Code reflection macros are available to see the generated code:

julia> @device_code_llvm @oneapi items=1 kernel()

;  @ REPL[18]:1 within `kernel'
define dso_local spir_kernel void @_Z17julia_kernel_3053() local_unnamed_addr {
top:
;  @ REPL[18]:2 within `kernel'
; ┌ @ oneAPI.jl/src/device/opencl/synchronization.jl:9 within `barrier' @ oneAPI.jl/src/device/opencl/synchronization.jl:9
; │┌ @ oneAPI.jl/src/device/opencl/utils.jl:34 within `macro expansion'
    call void @_Z7barrierj(i32 0)
; └└
;  @ REPL[18]:3 within `kernel'
  ret void
}

julia> @device_code_spirv @oneapi items=1 kernel()

; SPIR-V
; Version: 1.0
; Generator: Khronos LLVM/SPIR-V Translator; 14
; Bound: 9
; Schema: 0
               OpCapability Addresses
               OpCapability Kernel
          %1 = OpExtInstImport "OpenCL.std"
               OpMemoryModel Physical64 OpenCL
               OpEntryPoint Kernel %4 "_Z17julia_kernel_3067"
               OpSource OpenCL_C 200000
               OpName %top "top"
       %uint = OpTypeInt 32 0
     %uint_2 = OpConstant %uint 2
     %uint_0 = OpConstant %uint 0
       %void = OpTypeVoid
          %3 = OpTypeFunction %void
          %4 = OpFunction %void None %3
        %top = OpLabel
               OpControlBarrier %uint_2 %uint_2 %uint_0
               OpReturn
               OpFunctionEnd

Finally, the oneArray type makes it possible to use your oneAPI accelerator without the need to write custom kernels, thanks to Julia's high-level array abstractions:

julia> a = oneArray(rand(Float32, 2,2))
2×2 oneArray{Float32,2}:
 0.592979  0.996154
 0.874364  0.232854

julia> a .+ 1
2×2 oneArray{Float32,2}:
 1.59298  1.99615
 1.87436  1.23285

Status

The current version of oneAPI.jl supports most of oneAPI Level Zero interface, has good kernel programming capabilties, and as a demonstration of that it fully implements the GPUArrays.jl array interfaces.
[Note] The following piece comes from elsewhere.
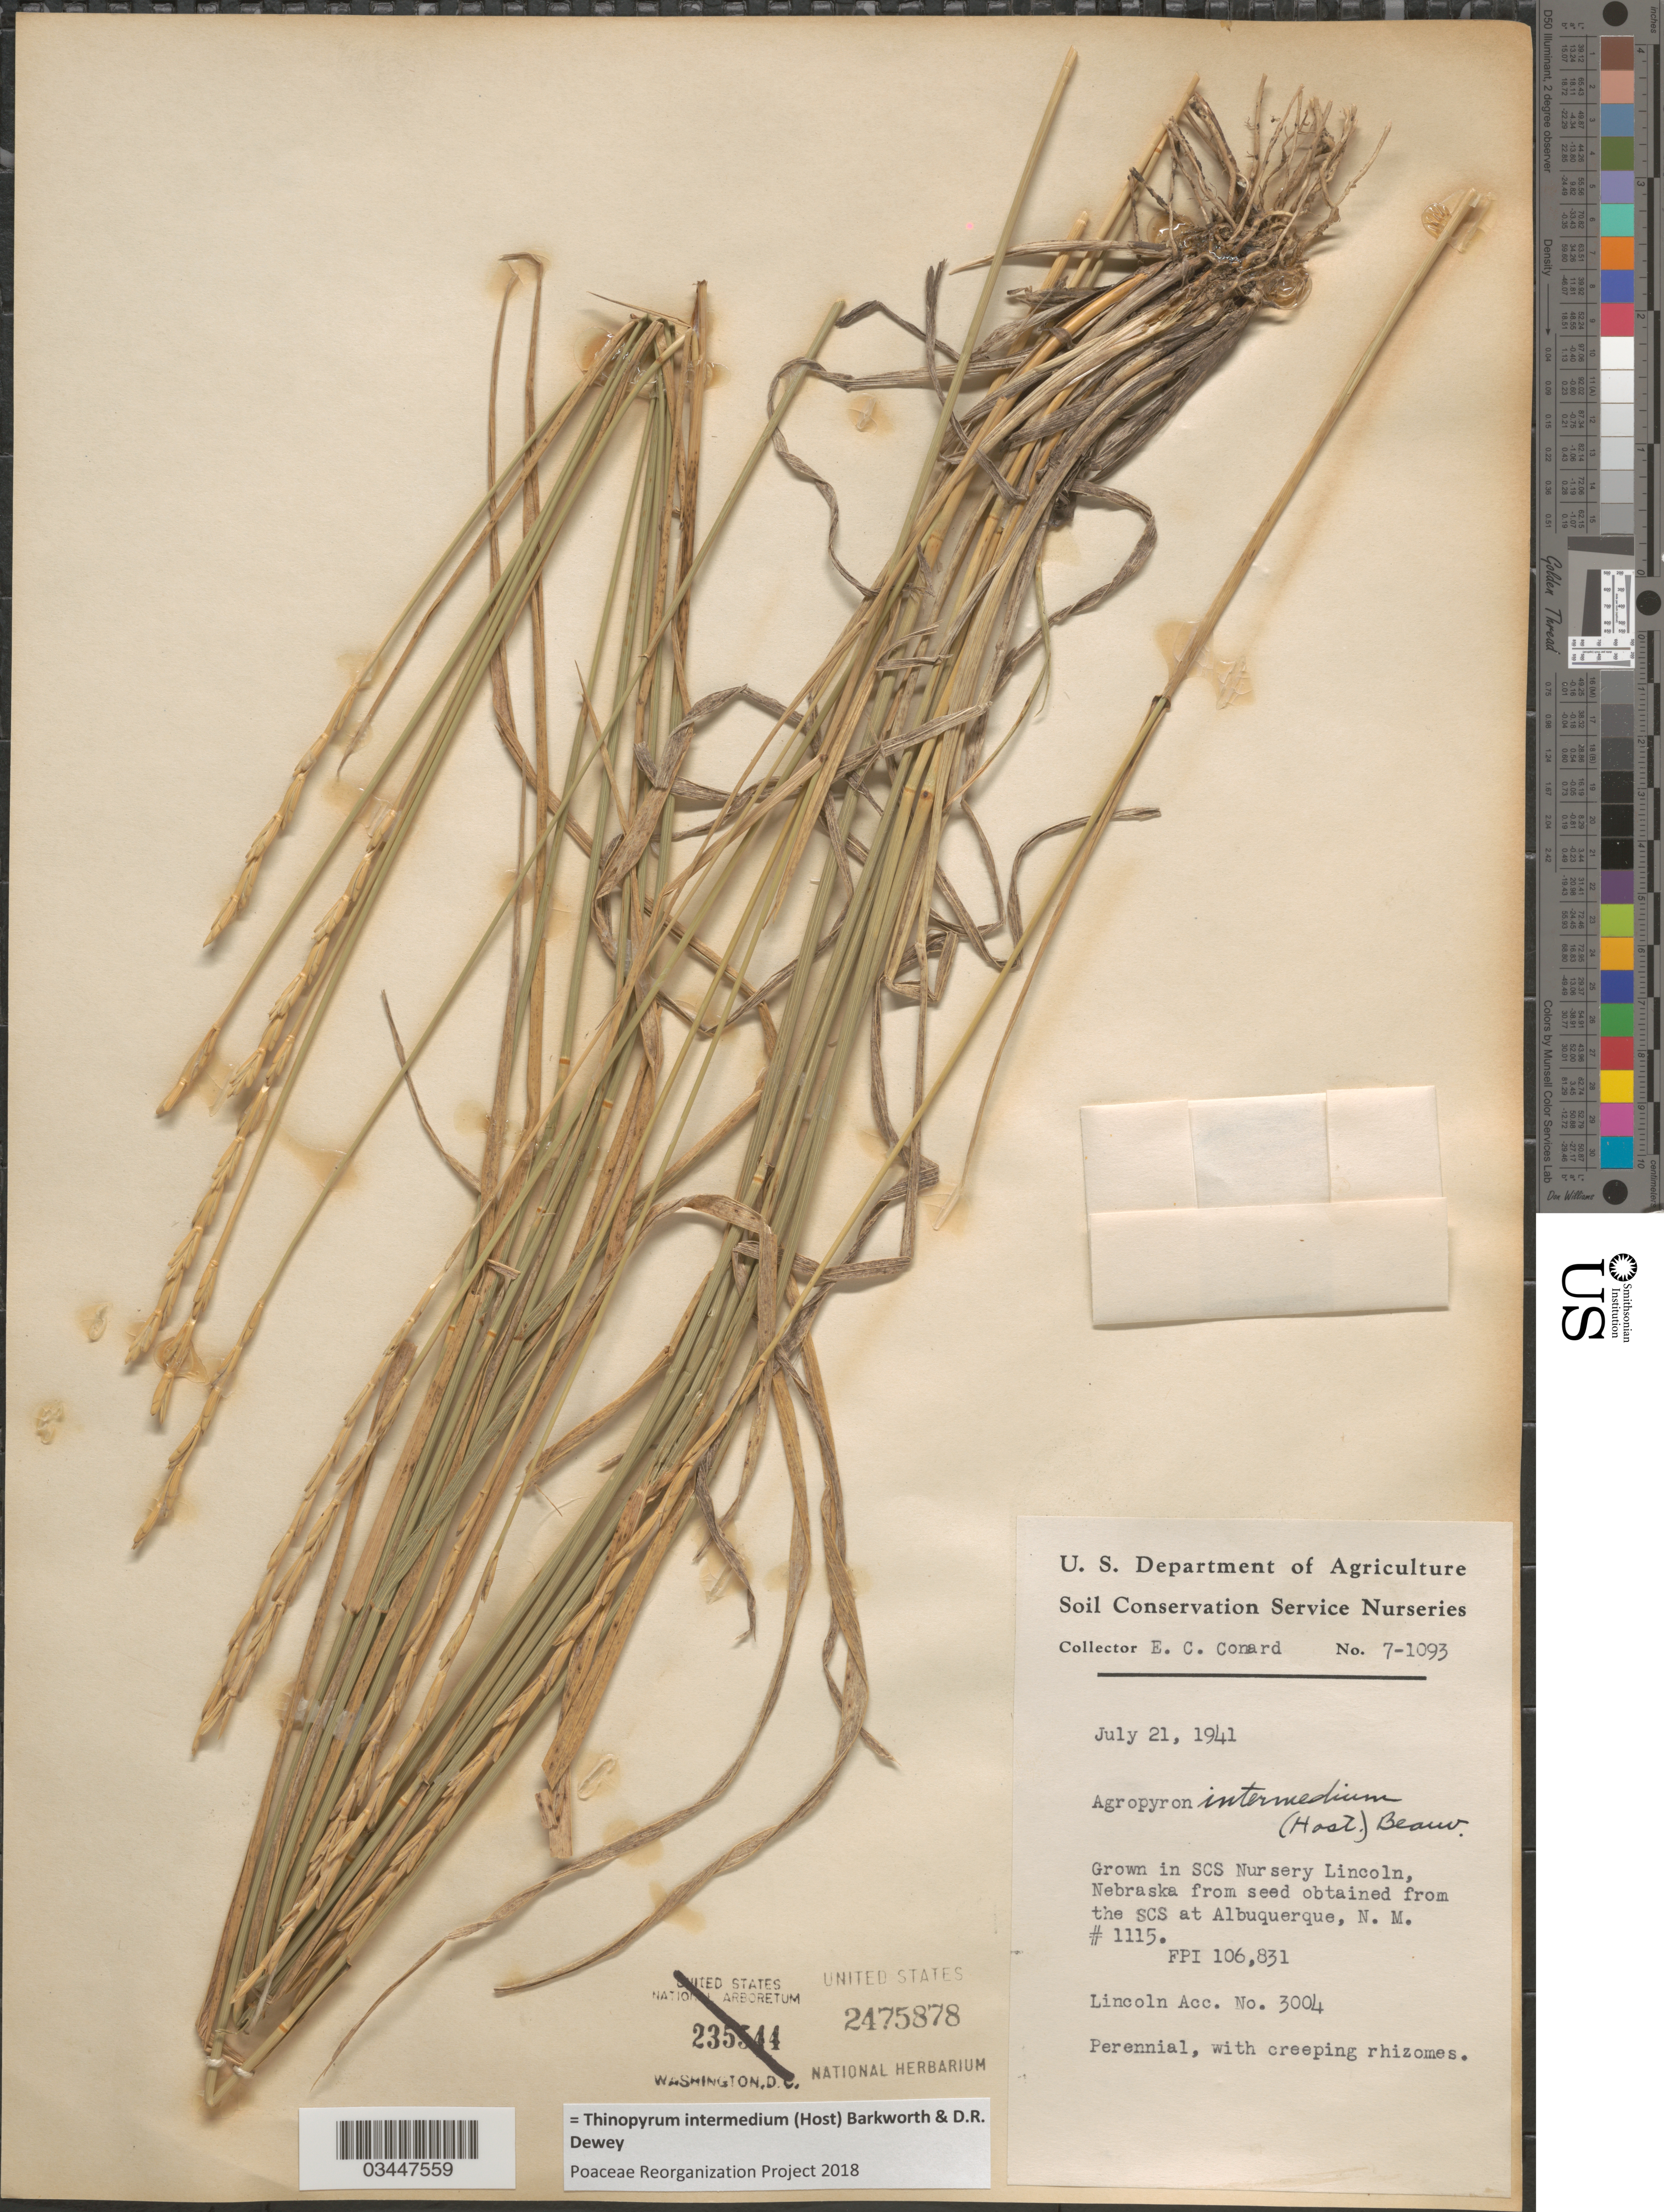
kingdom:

This results in a full-featured GPU array type.

However, the package has not been extensively tested, and performance issues might be present. There is no integration with vendor libraries like oneMKL or oneDNN, and as a result certain operations (like matrix multiplication) will be unavailable or slow.

Using a local toolchain

For debugging issues with the underlying toolchain (NEO, IGC, etc), you may want the package to use your local installation of these components instead of downloading the prebuilt Julia binaries from Yggdrasil. This can be done using Preferences.jl, overriding the paths to resources provided by the various JLLs that oneAPI.jl uses. A helpful script to automate this is provided in the res folder of this repository:

$ julia res/local.jl

Trying to find local IGC...
- found libigc at /usr/local/lib/libigc.so
- found libiga64 at /usr/local/lib/libiga64.so
- found libigdfcl at /usr/local/lib/libigdfcl.so
- found libopencl-clang at /usr/local/lib/libopencl-clang.so.11

Trying to find local gmmlib...
- found libigdgmm at /usr/local/lib/libigdgmm.so

Trying to find local NEO...
- found libze_intel_gpu.so.1 at /usr/local/lib/libze_intel_gpu.so.1
- found libigdrcl at /usr/local/lib/intel-opencl/libigdrcl.so

Trying to find local oneAPI loader...
- found libze_loader at /lib/x86_64-linux-gnu/libze_loader.so
- found libze_validation_layer at /lib/x86_64-linux-gnu/libze_validation_layer.so

Writing preferences...

The discovered paths will be written to a global file with preferences, typically $HOME/.julia/environments/vX.Y/LocalPreferences.toml (where vX.Y refers to the Julia version you are using). You can modify this file, or remove it when you want to revert to default set of binaries.